• What to work on:
Reproduce the portion of the stock comparison text starting at "In: Statistics and" and ending at "explain your choice.".
BEGIN Excerpted text
In: Statistics and Probability
You are examining two stock options of equal cost. Stock for Green Industries rises 6% of the time by $3, 7% of the time drops by $2, otherwise has no change. Stock for Purple Corp. loses $5 4% of the time, gains $3 8% of the time, otherwise has no change. Calculate the expected value, variance, and standard deviation. Last decide which is the better stock to invest in using the data you calculated and explain your choice.
for Green Industries:
x | f(x) | xP(x) | x2P(x) |
3 | 0.06 | 0.180 | 0.540 |
-2 | 0.07 | -0.140 | 0.280 |
0 | 0.87 | 0.000 | 0.000 |
total | 0.040 | 0.820 | |
E(x) =μ= | ΣxP(x) = | 0.0400 | |
E(x2) = | Σx2P(x) = | 0.8200 | |
Var(x)=σ2 = | E(x2)-(E(x))2= | 0.8184 | |
std deviation= | σ= √σ2 = | 0.9047 |
expected value =0.04
variance =0.8184
and std deviaiton =0.9047
for Purple Corp.:
x | f(x) | xP(x) | x2P(x) |
-5 | 0.04 | -0.200 | 1.000 |
3 | 0.08 | 0.240 | 0.720 |
0 | 0.88 | 0.000 | 0.000 |
total | 0.040 | 1.720 | |
E(x) =μ= | ΣxP(x) = | 0.0400 | |
E(x2) = | Σx2P(x) = | 1.7200 | |
Var(x)=σ2 = | E(x2)-(E(x))2= | 1.7184 | |
std deviation= | σ= √σ2 = | 1.3109 |
expected value =0.04
variance =1.7184
and std deviaiton =1.3109
here as expected value is same for both of stocks but standar ddeviaiton of Green Industries is small
therefore one must invest in Green Industries
END Excerpted text
BEGIN Information provided
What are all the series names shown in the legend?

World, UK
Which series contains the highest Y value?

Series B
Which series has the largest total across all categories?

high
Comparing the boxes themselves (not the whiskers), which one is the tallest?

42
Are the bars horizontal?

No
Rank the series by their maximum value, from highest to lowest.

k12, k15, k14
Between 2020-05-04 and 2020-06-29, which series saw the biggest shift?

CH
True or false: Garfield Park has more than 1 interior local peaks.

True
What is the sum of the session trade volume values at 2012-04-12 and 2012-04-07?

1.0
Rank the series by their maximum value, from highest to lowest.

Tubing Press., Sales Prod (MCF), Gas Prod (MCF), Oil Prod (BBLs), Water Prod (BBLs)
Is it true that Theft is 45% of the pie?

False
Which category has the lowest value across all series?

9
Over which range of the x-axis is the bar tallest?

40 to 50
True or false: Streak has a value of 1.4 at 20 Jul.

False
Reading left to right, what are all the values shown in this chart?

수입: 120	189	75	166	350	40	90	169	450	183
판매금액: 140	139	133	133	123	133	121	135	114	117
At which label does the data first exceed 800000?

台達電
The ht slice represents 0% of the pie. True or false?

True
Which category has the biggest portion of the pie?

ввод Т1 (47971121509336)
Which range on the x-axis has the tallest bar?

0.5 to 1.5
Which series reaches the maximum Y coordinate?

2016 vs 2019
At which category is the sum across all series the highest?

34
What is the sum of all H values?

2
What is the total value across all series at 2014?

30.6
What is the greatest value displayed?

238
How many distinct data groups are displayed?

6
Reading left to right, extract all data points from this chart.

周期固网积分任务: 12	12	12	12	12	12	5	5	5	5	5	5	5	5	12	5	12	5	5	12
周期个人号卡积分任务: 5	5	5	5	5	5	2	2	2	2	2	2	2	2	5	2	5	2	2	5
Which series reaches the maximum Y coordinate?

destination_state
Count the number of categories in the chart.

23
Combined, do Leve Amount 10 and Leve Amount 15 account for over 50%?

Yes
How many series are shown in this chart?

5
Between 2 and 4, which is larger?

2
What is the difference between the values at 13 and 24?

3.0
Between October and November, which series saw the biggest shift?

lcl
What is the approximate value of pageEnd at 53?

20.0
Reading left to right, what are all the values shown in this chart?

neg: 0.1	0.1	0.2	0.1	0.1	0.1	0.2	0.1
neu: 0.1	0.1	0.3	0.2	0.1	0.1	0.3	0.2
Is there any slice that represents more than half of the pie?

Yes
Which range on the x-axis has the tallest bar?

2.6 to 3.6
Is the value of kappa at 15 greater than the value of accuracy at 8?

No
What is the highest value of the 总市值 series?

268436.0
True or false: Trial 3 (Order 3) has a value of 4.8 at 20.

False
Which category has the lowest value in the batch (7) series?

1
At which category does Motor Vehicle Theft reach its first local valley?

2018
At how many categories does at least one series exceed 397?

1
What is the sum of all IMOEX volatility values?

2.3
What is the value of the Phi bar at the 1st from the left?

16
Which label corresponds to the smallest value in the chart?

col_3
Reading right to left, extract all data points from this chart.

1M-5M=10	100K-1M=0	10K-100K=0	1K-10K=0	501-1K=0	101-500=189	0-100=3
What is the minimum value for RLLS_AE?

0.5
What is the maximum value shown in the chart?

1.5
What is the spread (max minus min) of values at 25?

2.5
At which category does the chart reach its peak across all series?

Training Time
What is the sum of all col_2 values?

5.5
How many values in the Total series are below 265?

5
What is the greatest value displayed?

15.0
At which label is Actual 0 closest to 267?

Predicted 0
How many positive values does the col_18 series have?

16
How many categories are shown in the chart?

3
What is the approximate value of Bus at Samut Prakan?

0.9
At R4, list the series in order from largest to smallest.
END Information provided
• Response to this exercise:
In: Statistics and Probability
You are examining two stock options of equal cost. Stock for Green Industries rises 6% of the time by $3, 7% of the time drops by $2, otherwise has no change. Stock for Purple Corp. loses $5 4% of the time, gains $3 8% of the time, otherwise has no change. Calculate the expected value, variance, and standard deviation. Last decide which is the better stock to invest in using the data you calculated and explain your choice.